Amina Tyler è tunisina, ha 19 anni e un grande coraggio. A marzo scorso ha pubblicato su facebook una foto in topless con la scritta sul petto:  “Il mio corpo appartiene a me e non è la fonte dell’onore di nessuno”. Nei giorni successivi la ragazza è stata picchiata e minacciata di morte. Il predicatore wahabita Almi Adel, capo della commissione per la promozione della virtù e la repressione del vizio, ha chiesto la condanna della giovane alla pena capitale per lapidazione, “per la gravità dell’atto commesso”. Amina però non si è arresa e ha pubblicato una nuova foto sul sito dell’organizzazione Femen, ancora una volta a torso nudo e con la scritta: “Mai più lezioni di moralità”. 

Poi il primo maggio è stata arrestata a Tunisi, durante la manifestazione della Festa dei Lavoratori, ed ora si trova in carcere. Le accuse iniziali nei suoi confronti sono cadute: il capo d’imputazione era detenzione di arma esplosiva, perché Amina al momento dell’arresto aveva con sé uno spray urticante anti-aggressione.  Fuori dall’aula del tribunale di Kairouan, dove Amina è stata chiamata a rispondere delle accuse, si sono radunate circa 200 persone, per lo più religiosi salatiti, che hanno chiesto la sua condanna per reati come istigazione alla violenza, disordine pubblico e offesa alla morale. Tutte queste accuse fortunatamente sono state respinte.

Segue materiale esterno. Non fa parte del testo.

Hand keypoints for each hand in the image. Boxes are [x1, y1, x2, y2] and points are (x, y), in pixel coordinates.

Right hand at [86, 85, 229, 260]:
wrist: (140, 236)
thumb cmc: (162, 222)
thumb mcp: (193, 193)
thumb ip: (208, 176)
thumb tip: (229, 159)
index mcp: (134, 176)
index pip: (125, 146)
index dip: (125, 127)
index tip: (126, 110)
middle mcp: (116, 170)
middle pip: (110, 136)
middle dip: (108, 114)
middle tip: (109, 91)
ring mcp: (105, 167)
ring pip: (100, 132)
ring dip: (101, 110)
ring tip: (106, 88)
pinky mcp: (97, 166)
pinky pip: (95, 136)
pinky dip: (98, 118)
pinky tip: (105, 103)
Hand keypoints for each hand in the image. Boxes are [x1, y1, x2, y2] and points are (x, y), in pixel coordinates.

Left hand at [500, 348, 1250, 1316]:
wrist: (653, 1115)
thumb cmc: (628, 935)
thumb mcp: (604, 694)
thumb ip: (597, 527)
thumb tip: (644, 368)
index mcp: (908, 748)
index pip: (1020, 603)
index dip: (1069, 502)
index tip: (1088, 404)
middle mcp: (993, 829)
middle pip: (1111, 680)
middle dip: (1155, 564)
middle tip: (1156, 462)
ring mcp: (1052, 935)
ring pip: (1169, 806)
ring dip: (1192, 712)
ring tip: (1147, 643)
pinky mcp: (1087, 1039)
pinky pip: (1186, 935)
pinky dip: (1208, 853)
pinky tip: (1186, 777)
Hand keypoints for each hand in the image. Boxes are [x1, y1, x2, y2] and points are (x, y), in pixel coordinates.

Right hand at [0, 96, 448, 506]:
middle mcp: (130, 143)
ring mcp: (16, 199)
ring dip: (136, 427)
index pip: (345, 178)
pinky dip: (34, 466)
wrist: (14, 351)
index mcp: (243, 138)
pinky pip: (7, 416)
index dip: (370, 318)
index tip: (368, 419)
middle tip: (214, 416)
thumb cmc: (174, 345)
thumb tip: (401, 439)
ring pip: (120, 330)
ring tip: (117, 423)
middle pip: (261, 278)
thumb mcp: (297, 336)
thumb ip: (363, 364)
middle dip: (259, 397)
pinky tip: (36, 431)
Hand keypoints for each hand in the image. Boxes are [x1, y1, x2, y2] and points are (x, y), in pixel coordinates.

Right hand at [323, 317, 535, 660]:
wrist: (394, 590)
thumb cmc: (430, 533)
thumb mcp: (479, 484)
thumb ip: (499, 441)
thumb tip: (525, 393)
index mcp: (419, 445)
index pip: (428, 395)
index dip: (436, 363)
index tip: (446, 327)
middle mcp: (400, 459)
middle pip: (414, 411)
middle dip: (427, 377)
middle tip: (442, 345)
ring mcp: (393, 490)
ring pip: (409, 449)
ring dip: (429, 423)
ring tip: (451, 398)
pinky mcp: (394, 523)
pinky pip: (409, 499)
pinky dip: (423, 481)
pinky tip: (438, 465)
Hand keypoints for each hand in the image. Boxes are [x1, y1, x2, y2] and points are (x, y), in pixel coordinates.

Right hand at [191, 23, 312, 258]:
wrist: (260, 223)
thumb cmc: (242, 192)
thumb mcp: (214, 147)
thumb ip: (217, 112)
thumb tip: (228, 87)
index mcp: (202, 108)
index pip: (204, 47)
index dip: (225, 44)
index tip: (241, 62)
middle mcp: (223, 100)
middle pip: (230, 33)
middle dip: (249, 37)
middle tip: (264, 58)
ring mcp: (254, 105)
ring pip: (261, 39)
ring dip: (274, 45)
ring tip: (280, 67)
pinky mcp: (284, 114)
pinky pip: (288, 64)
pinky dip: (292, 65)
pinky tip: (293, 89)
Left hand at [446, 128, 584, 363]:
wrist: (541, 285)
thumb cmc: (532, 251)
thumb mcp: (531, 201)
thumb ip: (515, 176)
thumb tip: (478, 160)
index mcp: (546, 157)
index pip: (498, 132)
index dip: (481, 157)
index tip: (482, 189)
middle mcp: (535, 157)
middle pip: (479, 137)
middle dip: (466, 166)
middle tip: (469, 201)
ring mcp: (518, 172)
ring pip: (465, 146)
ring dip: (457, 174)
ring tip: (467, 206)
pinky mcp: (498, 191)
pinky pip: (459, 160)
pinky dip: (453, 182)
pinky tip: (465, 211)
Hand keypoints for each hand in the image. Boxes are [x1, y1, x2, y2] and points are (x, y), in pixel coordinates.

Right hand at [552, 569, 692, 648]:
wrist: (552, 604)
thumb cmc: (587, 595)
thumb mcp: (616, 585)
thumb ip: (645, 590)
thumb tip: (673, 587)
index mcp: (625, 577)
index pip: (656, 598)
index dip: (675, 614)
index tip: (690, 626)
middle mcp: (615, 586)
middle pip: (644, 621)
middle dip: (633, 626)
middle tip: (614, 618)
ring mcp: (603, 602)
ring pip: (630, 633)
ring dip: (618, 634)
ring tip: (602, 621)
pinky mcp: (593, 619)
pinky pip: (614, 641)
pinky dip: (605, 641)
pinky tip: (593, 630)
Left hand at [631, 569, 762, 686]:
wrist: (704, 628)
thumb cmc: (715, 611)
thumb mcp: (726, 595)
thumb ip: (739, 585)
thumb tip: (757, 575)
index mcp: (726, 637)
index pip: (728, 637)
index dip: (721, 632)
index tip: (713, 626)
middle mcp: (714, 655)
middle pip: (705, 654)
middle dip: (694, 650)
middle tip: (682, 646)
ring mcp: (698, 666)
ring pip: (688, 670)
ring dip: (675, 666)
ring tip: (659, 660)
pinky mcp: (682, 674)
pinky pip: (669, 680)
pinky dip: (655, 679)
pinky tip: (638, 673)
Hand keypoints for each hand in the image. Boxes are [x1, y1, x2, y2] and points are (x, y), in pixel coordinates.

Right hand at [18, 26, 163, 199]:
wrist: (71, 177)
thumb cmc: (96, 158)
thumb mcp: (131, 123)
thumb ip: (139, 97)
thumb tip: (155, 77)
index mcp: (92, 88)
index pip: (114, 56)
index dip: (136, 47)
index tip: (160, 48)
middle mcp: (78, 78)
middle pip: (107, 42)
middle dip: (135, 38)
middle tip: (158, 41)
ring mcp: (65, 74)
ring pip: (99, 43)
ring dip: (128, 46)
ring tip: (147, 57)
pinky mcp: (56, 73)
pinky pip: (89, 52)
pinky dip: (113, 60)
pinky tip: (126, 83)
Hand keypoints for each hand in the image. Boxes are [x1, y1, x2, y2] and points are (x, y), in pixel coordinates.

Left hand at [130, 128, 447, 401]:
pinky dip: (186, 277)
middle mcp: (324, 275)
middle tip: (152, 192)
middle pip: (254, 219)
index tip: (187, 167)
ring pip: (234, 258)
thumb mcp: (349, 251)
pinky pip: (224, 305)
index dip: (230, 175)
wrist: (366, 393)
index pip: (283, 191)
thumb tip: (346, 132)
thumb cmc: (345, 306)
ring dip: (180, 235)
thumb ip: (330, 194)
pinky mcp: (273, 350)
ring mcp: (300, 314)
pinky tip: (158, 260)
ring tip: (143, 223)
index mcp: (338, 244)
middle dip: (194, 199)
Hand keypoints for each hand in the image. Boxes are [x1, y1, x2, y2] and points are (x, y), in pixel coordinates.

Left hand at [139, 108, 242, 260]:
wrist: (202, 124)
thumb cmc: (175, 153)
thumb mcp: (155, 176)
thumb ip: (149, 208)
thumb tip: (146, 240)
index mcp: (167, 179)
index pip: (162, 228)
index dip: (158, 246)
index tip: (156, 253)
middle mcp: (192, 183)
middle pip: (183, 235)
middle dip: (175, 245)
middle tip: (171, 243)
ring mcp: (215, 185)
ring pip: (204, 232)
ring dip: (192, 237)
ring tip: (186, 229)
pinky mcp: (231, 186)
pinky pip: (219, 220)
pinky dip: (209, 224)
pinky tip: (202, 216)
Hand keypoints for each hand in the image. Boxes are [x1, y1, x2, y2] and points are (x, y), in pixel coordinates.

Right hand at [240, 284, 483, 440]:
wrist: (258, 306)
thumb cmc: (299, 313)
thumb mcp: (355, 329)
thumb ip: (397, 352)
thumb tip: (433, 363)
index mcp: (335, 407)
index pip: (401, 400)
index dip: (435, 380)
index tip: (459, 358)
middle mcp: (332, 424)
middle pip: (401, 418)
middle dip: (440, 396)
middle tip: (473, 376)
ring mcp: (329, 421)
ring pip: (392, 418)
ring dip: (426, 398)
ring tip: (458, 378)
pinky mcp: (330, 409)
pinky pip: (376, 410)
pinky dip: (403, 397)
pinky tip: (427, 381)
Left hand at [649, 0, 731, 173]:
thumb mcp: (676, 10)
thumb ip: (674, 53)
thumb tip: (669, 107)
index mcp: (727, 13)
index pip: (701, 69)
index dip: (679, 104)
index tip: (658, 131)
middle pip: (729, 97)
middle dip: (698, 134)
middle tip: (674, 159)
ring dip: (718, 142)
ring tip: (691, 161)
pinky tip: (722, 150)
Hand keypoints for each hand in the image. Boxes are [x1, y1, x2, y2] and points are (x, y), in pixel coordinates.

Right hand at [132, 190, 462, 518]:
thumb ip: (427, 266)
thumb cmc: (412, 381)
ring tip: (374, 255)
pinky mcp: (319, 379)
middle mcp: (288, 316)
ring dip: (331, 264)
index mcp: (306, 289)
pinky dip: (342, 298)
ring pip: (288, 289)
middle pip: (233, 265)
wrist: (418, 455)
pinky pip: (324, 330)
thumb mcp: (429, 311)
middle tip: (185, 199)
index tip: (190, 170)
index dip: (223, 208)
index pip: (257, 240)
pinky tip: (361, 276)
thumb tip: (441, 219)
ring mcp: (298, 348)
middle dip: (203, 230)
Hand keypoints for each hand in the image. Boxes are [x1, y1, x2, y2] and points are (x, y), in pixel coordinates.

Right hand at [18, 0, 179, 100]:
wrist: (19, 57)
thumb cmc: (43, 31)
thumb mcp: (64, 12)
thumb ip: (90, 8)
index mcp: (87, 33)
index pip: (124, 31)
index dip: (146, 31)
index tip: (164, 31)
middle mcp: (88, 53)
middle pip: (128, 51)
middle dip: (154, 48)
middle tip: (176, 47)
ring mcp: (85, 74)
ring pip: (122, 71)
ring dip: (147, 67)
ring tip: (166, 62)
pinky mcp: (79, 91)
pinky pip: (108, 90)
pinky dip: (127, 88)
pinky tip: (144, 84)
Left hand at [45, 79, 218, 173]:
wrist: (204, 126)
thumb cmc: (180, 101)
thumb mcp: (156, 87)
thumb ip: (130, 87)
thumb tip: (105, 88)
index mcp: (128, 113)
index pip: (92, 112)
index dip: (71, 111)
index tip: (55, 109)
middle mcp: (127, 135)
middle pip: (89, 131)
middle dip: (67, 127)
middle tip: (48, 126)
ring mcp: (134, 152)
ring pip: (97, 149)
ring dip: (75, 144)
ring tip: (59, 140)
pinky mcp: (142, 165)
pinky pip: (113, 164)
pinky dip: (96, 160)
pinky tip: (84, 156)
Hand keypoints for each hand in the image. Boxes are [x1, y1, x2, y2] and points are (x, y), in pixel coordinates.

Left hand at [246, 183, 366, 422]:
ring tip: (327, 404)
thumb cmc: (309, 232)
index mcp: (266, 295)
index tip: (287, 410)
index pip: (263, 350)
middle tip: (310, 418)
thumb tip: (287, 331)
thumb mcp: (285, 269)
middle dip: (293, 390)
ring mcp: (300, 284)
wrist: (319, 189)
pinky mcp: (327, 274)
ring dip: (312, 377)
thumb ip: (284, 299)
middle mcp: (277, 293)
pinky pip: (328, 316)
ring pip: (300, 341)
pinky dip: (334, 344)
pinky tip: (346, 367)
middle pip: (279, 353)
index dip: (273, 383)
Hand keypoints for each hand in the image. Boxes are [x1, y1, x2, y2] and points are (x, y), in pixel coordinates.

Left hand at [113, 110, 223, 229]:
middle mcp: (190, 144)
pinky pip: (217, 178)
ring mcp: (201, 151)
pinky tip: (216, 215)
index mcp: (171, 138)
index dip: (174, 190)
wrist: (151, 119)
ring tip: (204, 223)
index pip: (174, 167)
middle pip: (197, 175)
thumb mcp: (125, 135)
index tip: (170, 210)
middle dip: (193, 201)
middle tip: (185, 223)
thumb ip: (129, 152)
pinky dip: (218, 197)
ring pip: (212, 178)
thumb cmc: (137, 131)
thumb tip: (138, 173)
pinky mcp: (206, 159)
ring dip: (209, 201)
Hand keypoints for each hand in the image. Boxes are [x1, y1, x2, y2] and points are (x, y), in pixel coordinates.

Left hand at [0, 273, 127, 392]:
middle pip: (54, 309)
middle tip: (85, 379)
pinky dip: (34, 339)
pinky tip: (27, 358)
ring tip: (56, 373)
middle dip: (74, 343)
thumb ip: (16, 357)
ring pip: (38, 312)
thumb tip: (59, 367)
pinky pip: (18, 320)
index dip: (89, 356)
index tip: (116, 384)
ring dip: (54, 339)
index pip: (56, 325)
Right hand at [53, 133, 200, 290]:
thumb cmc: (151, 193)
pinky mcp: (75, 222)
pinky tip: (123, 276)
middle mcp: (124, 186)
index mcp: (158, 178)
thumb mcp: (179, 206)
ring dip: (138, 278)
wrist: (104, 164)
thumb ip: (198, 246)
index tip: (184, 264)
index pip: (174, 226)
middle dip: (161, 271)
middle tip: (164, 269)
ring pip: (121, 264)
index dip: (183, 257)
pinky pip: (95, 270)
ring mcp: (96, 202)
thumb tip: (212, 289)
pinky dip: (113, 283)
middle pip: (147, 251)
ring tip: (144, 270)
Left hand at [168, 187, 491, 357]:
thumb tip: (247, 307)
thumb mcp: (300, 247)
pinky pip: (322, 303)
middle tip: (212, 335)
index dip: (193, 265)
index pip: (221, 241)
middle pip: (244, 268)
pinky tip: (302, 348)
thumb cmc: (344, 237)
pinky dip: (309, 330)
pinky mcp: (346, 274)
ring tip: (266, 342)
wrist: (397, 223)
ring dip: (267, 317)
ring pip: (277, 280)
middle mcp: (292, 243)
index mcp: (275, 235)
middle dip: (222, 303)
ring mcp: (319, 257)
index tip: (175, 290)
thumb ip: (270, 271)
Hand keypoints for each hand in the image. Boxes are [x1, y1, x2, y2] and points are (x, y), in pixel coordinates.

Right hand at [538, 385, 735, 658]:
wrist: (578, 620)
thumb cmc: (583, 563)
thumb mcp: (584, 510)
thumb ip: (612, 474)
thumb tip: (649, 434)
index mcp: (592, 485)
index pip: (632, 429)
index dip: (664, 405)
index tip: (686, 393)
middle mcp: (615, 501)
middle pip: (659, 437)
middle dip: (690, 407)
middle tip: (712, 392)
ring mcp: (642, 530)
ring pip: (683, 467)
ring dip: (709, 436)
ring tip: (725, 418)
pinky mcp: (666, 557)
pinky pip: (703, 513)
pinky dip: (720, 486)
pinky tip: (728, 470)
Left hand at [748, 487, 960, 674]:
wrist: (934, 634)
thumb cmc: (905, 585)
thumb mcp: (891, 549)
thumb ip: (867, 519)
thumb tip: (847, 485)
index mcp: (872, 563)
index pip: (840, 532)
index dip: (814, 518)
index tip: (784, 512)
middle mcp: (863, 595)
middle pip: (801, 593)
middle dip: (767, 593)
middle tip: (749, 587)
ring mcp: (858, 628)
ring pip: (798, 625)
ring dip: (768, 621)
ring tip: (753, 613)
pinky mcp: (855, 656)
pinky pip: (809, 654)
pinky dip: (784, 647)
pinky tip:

“Il Tribunale si è comportato come un buon esecutore della legge, un buon inizio che ci dà speranza”, ha detto l’avvocato della Tyler,  il trentenne Hajer Hazzar. Amina, però, rimarrà in carcere fino al 5 giugno e, una volta uscita, dovrà fare i conti con l’ira dei salatiti e con il maschilismo ancora troppo radicato nella società tunisina. “Il suo gesto potrebbe causare un’epidemia – ha detto l’imam Almi Adel riferendosi ad Amina –. Potrebbe essere contagioso e far venire la stessa idea ad altre donne”. Ed è proprio questo che i difensori di un integralismo religioso misogino temono di più: la diffusione della libertà d’espressione e di disporre liberamente del proprio corpo.

Il paese dove è nata la “primavera araba”, con il suicidio dell’ambulante Mohammed Bouazizi e le prime rivolte giovanili di fine 2010, vive infatti una profonda contraddizione: molti di quelli che hanno contribuito alla caduta del regime di Zine el Abidine ben Ali, rivendicando i diritti civili e la libertà dalla “dittatura”, continuano ad essere strettamente legati a correnti islamiche integraliste, come quella salafita che vorrebbe imporre la legge coranica nel Paese. Il nuovo parlamento tunisino è composto per il 50% da donne e le figure femminili stanno acquisendo un peso crescente nella vita politica dello Stato, tuttavia per una vera uguaglianza tra i generi la strada da fare è ancora lunga.

“Le donne e le ragazze tunisine erano in prima fila nei cortei che chiedevano la caduta del regime del dittatore Ben Ali e la fine della sua macchina di repressione”, scrive la femminista tunisina Rafiqa Mahjoub in un editoriale pubblicato recentemente dal quotidiano al Shuruq. “Le abbiamo viste sfilare con coraggio e senza paura per la liberazione dei detenuti politici ed ora vengono ripagate con proposte come la reintroduzione della poligamia (avanzata da alcuni esponenti del partito islamico moderato Ennahda, al potere)”.  In Tunisia, come in altri Paesi del Nord Africa, la lotta per i diritti delle donne e la parità dei sessi non può essere separata da quella per la democrazia e i diritti economici. Anzi è proprio attraverso la liberazione e l’emancipazione della donna che si affermano i veri valori democratici.